What Feelings Are There?
And How Do They Work?
So, now we turn to Silvan Tomkins and his colleagues. Tomkins has been especially helpful in pushing ahead our understanding of feelings. Tomkins was born in 1911. He studied and worked at a variety of educational centers: University of Pennsylvania, Harvard, Princeton, City University of New York, and Rutgers. He published extensively, with most of his writing contained in a four-volume work titled Affect Imagery Consciousness (1962, 1963, 1991, 1992). He was diagnosed with cancer in 1990 and died in 1991, shortly after his 80th birthday. His younger collaborators are all important contributors in their own right. They include: Virginia Demos, Paul Ekman, Carroll Izard, and Don Nathanson.
Tomkins said essentially this:
“There seem to be a small number of built-in feelings, and I want to tell you what they are and how they work.” Or, in the extended version: “I agree with Darwin, the neurobiologists and the infant researchers who suggest there are a discrete number of inherited, innate feelings with corresponding facial and bodily expressions. These feelings link up with experience and combine with each other to form our more complex emotional life and personality. I think I can tell you what these earliest feelings are and how they operate.”

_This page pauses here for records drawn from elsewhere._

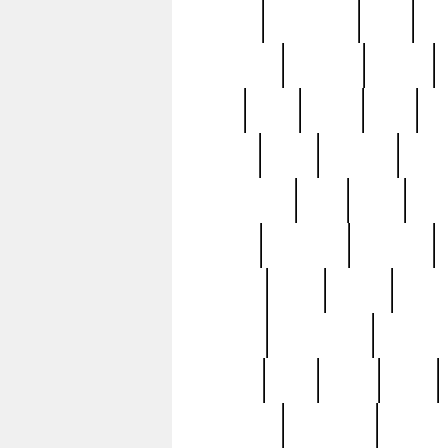
history
hollywood
holy
ho
incredible
inflation
inmate
joan
john
judge
june
ka
lavage
learn
learning
leger
magnificent
mail
main
maje
master
matching
medieval
modern
most
mpatd
multip
ompatd
ompatdateh
ordinary
pattern
paul
pawn
penn
post-1957
prettyking
pricing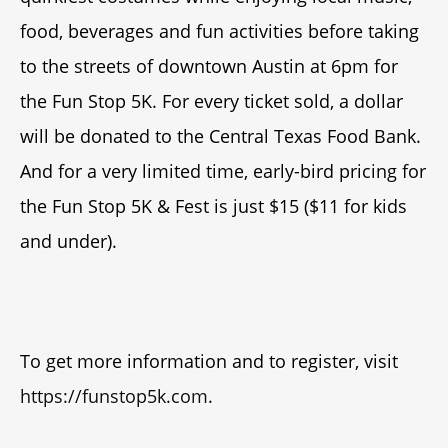
food, beverages and fun activities before taking
to the streets of downtown Austin at 6pm for
the Fun Stop 5K. For every ticket sold, a dollar
will be donated to the Central Texas Food Bank.
And for a very limited time, early-bird pricing for
the Fun Stop 5K & Fest is just $15 ($11 for kids
and under).
To get more information and to register, visit
https://funstop5k.com
.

However, a few caveats before we start. There is lively scientific controversy about how many of these earliest feelings exist, and even about how to conceptualize and think about them. So we do not need to get too hung up on whether there are six or eight or 10 of these earliest built-in feelings. It is the larger picture – seeing these feelings and appreciating them as the embryology of our emotional life – which is important. Tomkins himself shifted from eight to nine later in his life.
Also, Tomkins was well aware of the distinctions between conscious and unconscious feelings, between cortical cognitive processes and subcortical processes, and between drives and feelings. Some of this is important technically and clinically and is discussed elsewhere (e.g. Izard, 1977). But, for our purposes here, we need to focus on these built-in feelings, how they may work, and how they motivate human behavior. And those issues we will address in the next newsletter!
References for Interested Readers:
- Darwin C (1872). The Expression of the Emotions in Man and Animals. Third Edition, P. Ekman, ed., New York: Oxford University Press, 1998.
- Demos EV (1995). Exploring Affect: The Selected Writings of Silvan S. Tomkins. Cambridge, Eng.: Cambridge University Press.
- Izard C (1977). Human Emotions. New York: Plenum Press.
- Nathanson DL (1992). Shame and Pride: Affect, Sex, and the Birth of the Self. New York: WW Norton.
- Tomkins SS (1962). Affect Imagery Consciousness (Volume I): The Positive Affects. New York: Springer.
- Tomkins SS (1963). Affect Imagery Consciousness (Volume II): The Negative Affects. New York: Springer.
- Tomkins SS (1991). Affect Imagery Consciousness (Volume III): The Negative Affects: Anger and Fear. New York: Springer.
- Tomkins SS (1992). Affect Imagery Consciousness (Volume IV): Cognition: Duplication and Transformation of Information. New York: Springer.